The goal of the LitmusChaos project is to create a complete solution to implement chaos engineering at scale, the Kubernetes way! Of course, this had to be done incrementally by first creating a toolset for chaos injection and then adding additional features to make it a platform. Litmus 1.x achieved the goal of keeping it completely open-source, creating a ChaosHub and the required CRDs, Operators, and Schedulers. With Litmus 1.x, users have a working chaos engineering toolset aligned with the original goals.
Over time, with the monthly cadence releases and community engagement, we have added a lot of features and made LitmusChaos much easier for the end-users.
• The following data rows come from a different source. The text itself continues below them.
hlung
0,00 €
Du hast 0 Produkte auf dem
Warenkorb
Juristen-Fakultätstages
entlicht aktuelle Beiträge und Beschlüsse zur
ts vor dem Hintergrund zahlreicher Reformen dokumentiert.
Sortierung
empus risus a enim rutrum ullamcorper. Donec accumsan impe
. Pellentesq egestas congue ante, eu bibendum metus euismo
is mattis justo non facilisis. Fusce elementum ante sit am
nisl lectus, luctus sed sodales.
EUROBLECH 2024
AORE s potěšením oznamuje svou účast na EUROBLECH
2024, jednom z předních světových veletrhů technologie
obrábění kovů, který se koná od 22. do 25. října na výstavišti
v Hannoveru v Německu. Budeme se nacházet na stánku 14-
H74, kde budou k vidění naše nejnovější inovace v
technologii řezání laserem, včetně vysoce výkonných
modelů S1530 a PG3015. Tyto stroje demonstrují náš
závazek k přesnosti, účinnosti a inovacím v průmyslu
With the launch of Litmus 2.0, a new way of chaos engineering can be performed by the users, a few high-level features are mentioned below, however a detailed list can be found on the release page.
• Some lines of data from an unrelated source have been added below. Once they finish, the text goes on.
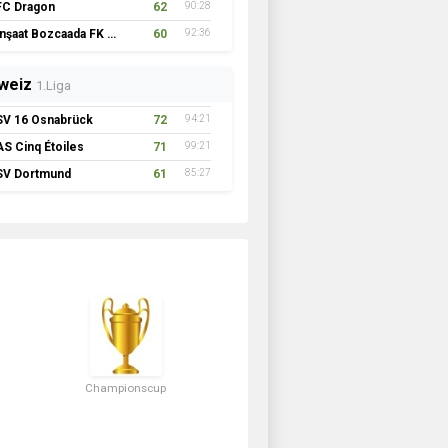
FC Dragon
62
90:28
İnşaat Bozcaada FK 1957
60
92:36
weiz
1.Liga
SV 16 Osnabrück
72
94:21
AS Cinq Étoiles
71
99:21
SV Dortmund
61
85:27
Championscup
A high-level feature overview of Litmus 2.0 are as follows
- The Addition of Chaos Workflow creation, Chaos experiments become building blocks of a Chaos Workflow, to allow users to create a larger chaos scenario using sequential or parallel experiment executions.
- Addition of ChaosCenter where you can take advantage of all these features and a lot more
- Workflow Creation
- From Templates, Custom Workflows from Scratch (using ChaosHubs), From pre-created YAMLs
- Chaos Experiments Sequence Control (Parallel as well as Sequential steps creation)
- Creation of either Singular or Cron Workflows as Schedules
- Attaching priority to Chaos Experiments based on your use cases
- Users & Teams
- Monitoring & Observability
- Connect a Data Source (from any Agent) and monitor workflows
- Visualize workflow run statistics and aggregated schedules
- Compare two or more Workflows
- Upload shared/downloadable dashboards available in the community
- Edit queries, Tune dashboards to create a custom one from scratch
- Monitor effect of chaos in real time with interleaved events and metrics from Prometheus Datasource
- Workflow Management
- Rolling out automated changes using GitOps
- Allowing image addition from custom image server (both public and private)
- Measure and Analyse the Resilience Score of each workflow
- Workflow Creation
Litmus itself is composed of microservices. And we made sure that by adding the above features for 2.0, seamlessly integrates the additional microservices in conjunction with the existing one. Litmus 2.0 is completely backwards compatible. No features are deprecated.
The migration path is about constructing new artifacts such as Chaos Workflows that include the current chaos experiments in use by the users.
Below is a high level comparison between Litmus 1.x and Litmus 2.0 providing a holistic view of the feature additions you get in Litmus 2.0.
|Litmus 1.x||Litmus 2.0|
|Per user||Teams (Multi Tenant)|
|Per cluster||Per organisation (Cross Cloud)|
|Only Public ChaosHub||Public and Private ChaosHubs|
|CLI only||CLI and GUI|
|Integrated and Interleaved monitoring|